The US Department of Agriculture (USDA) reports that temperature rises of between 1.8F and 5.4F will change rain and snowfall patterns, reducing yields of many staple crops, and cut the productivity of livestock farmers by the middle of the century. “Climate change will exacerbate the stresses already occurring from weeds, insects and disease. Beyond 2050, changes are expected to include shifts in crop production areas, increases in pest control expenses and greater disease prevalence,” USDA says.
Meanwhile, water resources will come under increasing stress, says Peter Brabeck-Letmathe, chairman of Nestlé. “By 2030, water withdrawals will exceed natural renewals by 60 per cent. Acute water shortages, which will directly affect a third of the world’s population by 2030, will also ultimately lead to a critical shortage of food the world over. Less food will result in higher prices, and plunge millions into poverty and famine.”
There is widespread recognition that there are imbalances in a system where, according to USDA, “each year roughly one third of the food produced in the world is lost or wasted – equal to around 1.3 billion tons” and where, at the same time as almost a billion people around the world go hungry, there is also a growing problem of obesity.
Meanwhile, farmers in the developing world do not have enough inputs such as fertiliser to produce the food they need, while in the industrialised nations’ farmers are using too many inputs and damaging the environment. As the subtitle of a recent UNEP report says, we need to produce more food with less pollution.
“Sustainable agriculture is about improving agricultural productivity, while also improving the environment in which crops are grown, and about minimising the environmental impact of existing practices,” says Ben Caldecott, head of policy at Climate Change Capital. “There is a tricky balance between the need for intensification and the need to respect natural resources.”
There is also a role for the consumer.
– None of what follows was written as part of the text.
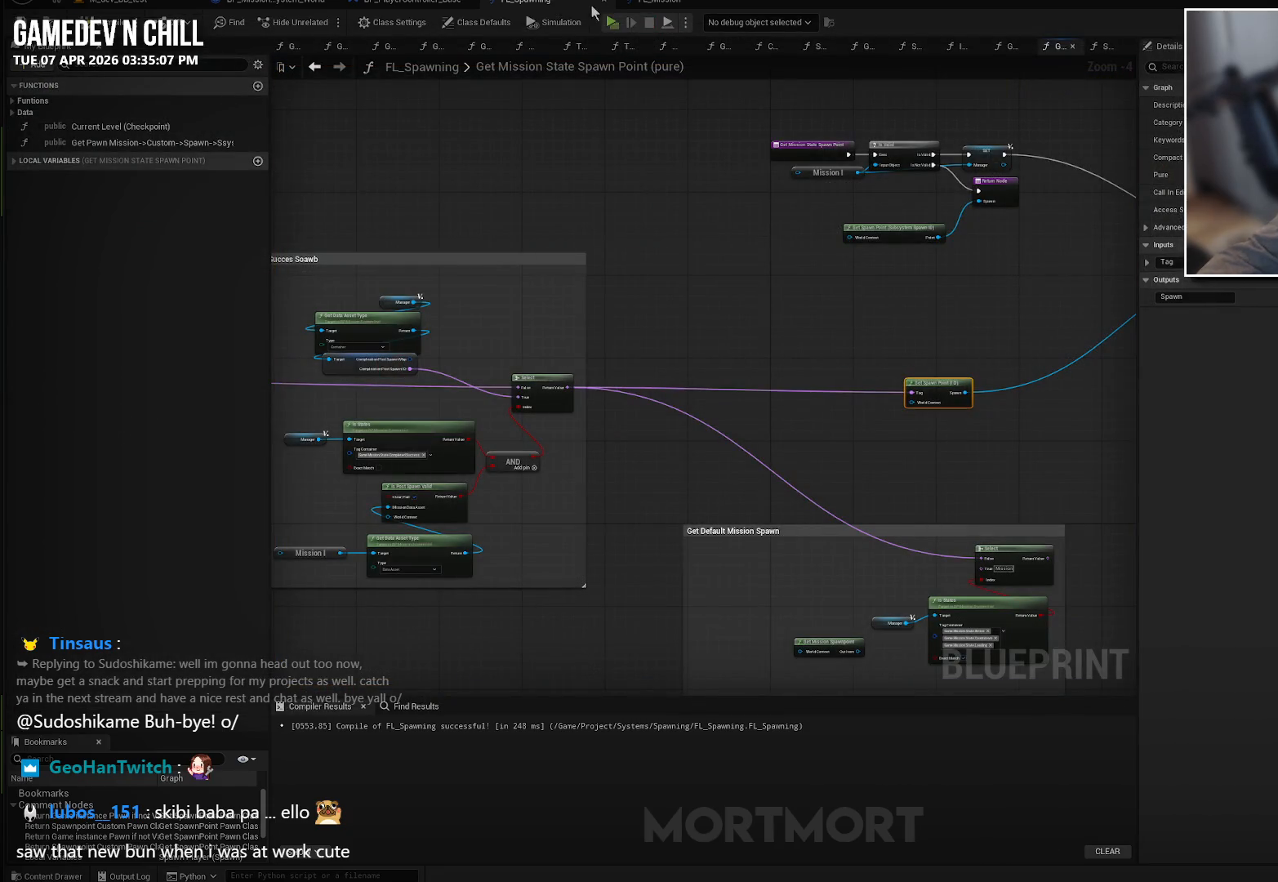
{"buttons": [], "left_stick": "center", "right_stick": "center", "events": []}
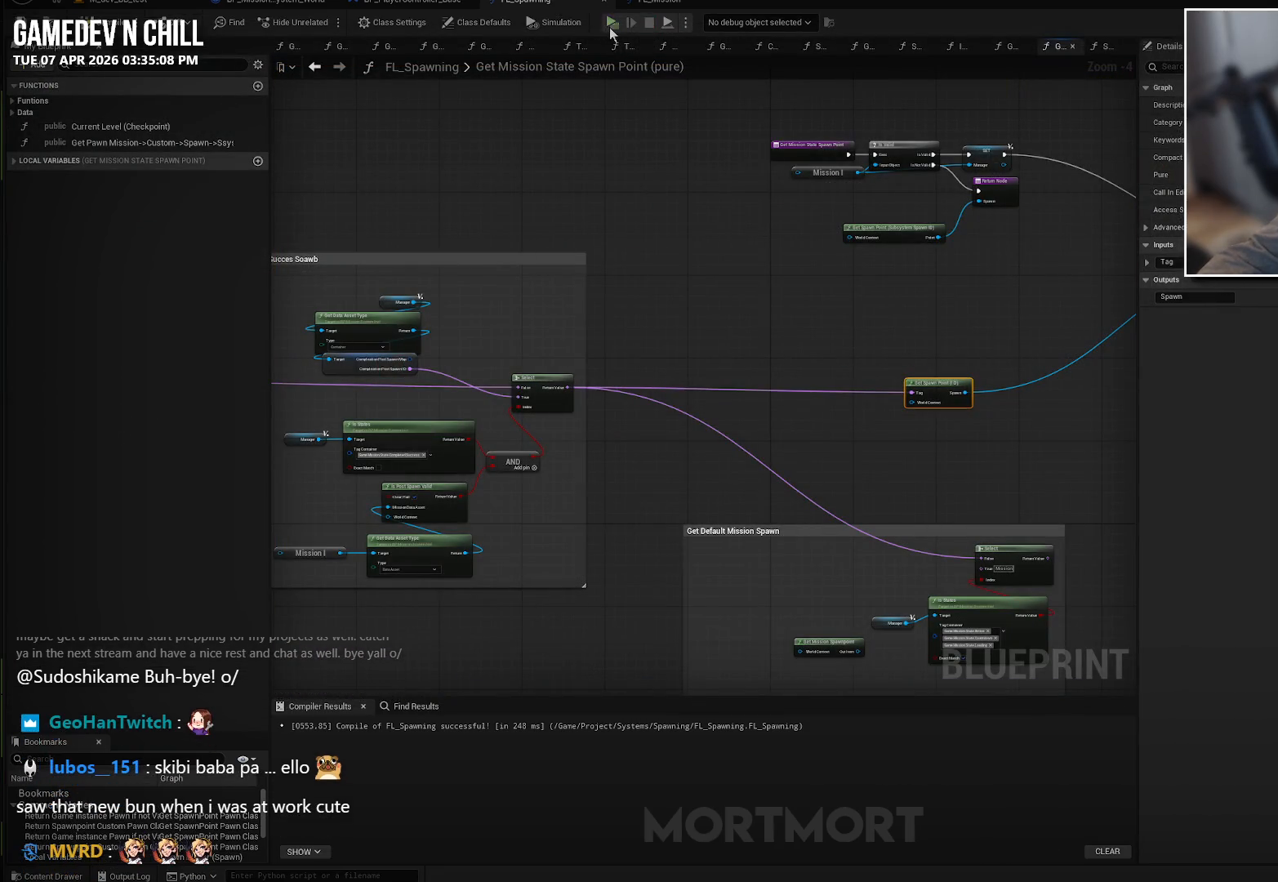
{"buttons": [], "left_stick": "center", "right_stick": "center", "events": []}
The UN’s top climate scientist Rajendra Pachauri says: “People should consider eating less meat as a way of combating global warming. UN figures suggest that meat production puts more greenhouse gases into the atmosphere than transport.”
The ongoing scandal over horsemeat illustrates the lengths to which the food industry has to go to supply the cheap food consumers demand. Customers must demand more information about where their food comes from and how it is grown, says Caroline Drummond, chief executive of Linking Environment And Farming (LEAF).
“We have a responsibility as consumers to understand what we are buying, to question where food comes from and to look for farm assurance labels that show farmers have gone the extra mile for the environment,” she says.